County hopes to settle issues in 2013

By Steve Estes

As 2013 becomes another year just around the corner, there will be some continuing hot button issues facing Monroe County, some partial resolutions to some hot button issues, and some new ones cropping up.

County leaders will, either through the courts or through their own actions, will finally, maybe, possibly, then again possibly not, put to rest the two-plus-decade old issue of electrification of No Name Key, and with that possibly open the door to public infrastructure in other environmentally sensitive areas.

Should the Board of County Commissioners agree to change the language surrounding Coastal Barrier Resource Systems in the county, Key Largo Wastewater Treatment District will extend public sewers up 905, and the Cudjoe Regional may expand into some areas where it is currently prohibited to issue building permits.

“Now that we have a multitude of issues facing us in that regard, it’s a discussion we have to have on a policy level very soon,” said Gastesi.

The Cudjoe Regional Wastewater System will at long last get some pipes in the ground.

But there will also be some changes in the county’s oft maligned building department.

County Administrator Roman Gastesi has grown increasingly unhappy with the performance of his building department. Contractors and private individuals have groused for years about the inefficient, slow service from the department, so much so that Gastesi threatened late in 2012 to begin the process of researching privatization of the department to try and make it more responsive.

“But what we found was something we hadn’t anticipated,” he said. “It seems as though our front counter staff is doing a fairly good job, and we have some new systems coming on line to help them be more efficient and more responsive.”

The hold up, he says, appears to the “back of the house” where reviews are often complicated by the plethora of state and federal agencies who have a hand in all types of development in the Keys.

And that issue, he said, should be alleviated with the addition of some on-call professionals.

“I don’t think we need to privatize the department yet. What we intend to do is hire some on-call personnel qualified to do reviews and inspections and have them fill in when we get really busy, or when we get short staffed. That should prevent permits sitting on the same desk for days when the reviewer or inspector has to research how the issue must be handled under the guidelines of some other agency,” he said.

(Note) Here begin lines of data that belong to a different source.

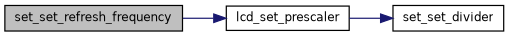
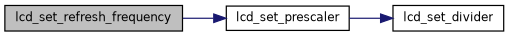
  digraph {
    rankdir=LR
    node [color=black fillcolor=white fontname=Helvetica fontsize=10 shape=record style=filled]
    edge [color=midnightblue fontname=Helvetica fontsize=10 labelfontname=Helvetica labelfontsize=10 style=solid]
-   n1 [fillcolor=grey75 fontcolor=black height=0.2 label=set_set_refresh_frequency width=0.4]
+   n1 [fillcolor=grey75 fontcolor=black height=0.2 label=lcd_set_refresh_frequency width=0.4]
    n2 [height=0.2 label=lcd_set_prescaler width=0.4]
-   n3 [height=0.2 label=set_set_divider width=0.4]
+   n3 [height=0.2 label=lcd_set_divider width=0.4]
    n1 -> n2
    n2 -> n3
  }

County staffers also will begin the process of revamping the county’s land acquisition strategies.

Every year the county spends millions on buying property to retire it from the potential development pool.  That’s a dual-edged sword for the county as it protects environmentally sensitive areas from future development pressures and gets rid of a few building rights that will lend themselves to pressures against the coming build-out of the Keys, but it also takes taxable property off the roles.

Finding money to buy the property the county needs to buy in the next 10 to 20 years is a topic for discussion “now, probably yesterday, definitely tomorrow,” said Gastesi.

And while the recently extended one-cent infrastructure sales tax looks like an easy mark for a funding stream, Gastesi says he’s not fond of using that source.

“There are other places to find money for that, we just have to get creative and more aggressive,” he said. “We have a lot of infrastructure needs in the county starting with wastewater, going on to roads and bridges, canal restoration, facilities enhancement and maintenance, public access to waterfronts and many more.”

Gastesi sais the staff is already putting together a list of potential infrastructure projects to prioritize after the completion of wastewater projects, “and quite frankly, there won’t be enough money to go around. Adding another need to the queue isn’t something we should look at right now.”

But, he adds, the BOCC will make those decisions ultimately.

County leaders must also continue to discuss ways to bring hurricane evacuation clearance times down in the future. Right now, the state says there are no more than 3,500 residential building allocations left in the Keys until local residents won’t be able to get out of the way of a major storm.

Once that happens, the county faces the potential of tens of millions of dollars in either land acquisitions to buy the remaining buildable lots, or tens of millions of dollars in land takings cases for not allowing building on those lots.

“We are discussing various strategies now,” said Mayte Santamaria, county planner. “We’re developing potential systems for allocation transfer from vulnerable areas in the Lower Keys to less vulnerable areas in the Upper Keys. We’re working with the Department of Transportation on prioritizing road improvements that can aid in hurricane evacuation. We’re beginning to talk to the state about building shelters inside the county,” she said.

She agrees that finding a way to increase the money available to the county land authority to buy lots with building rights is a priority.

“We have come a long way in the last three years, but there are still some serious issues out there that we need to address,” said Gastesi. “And time stops for no man. We have to get these discussions on the front burner and keep them there.”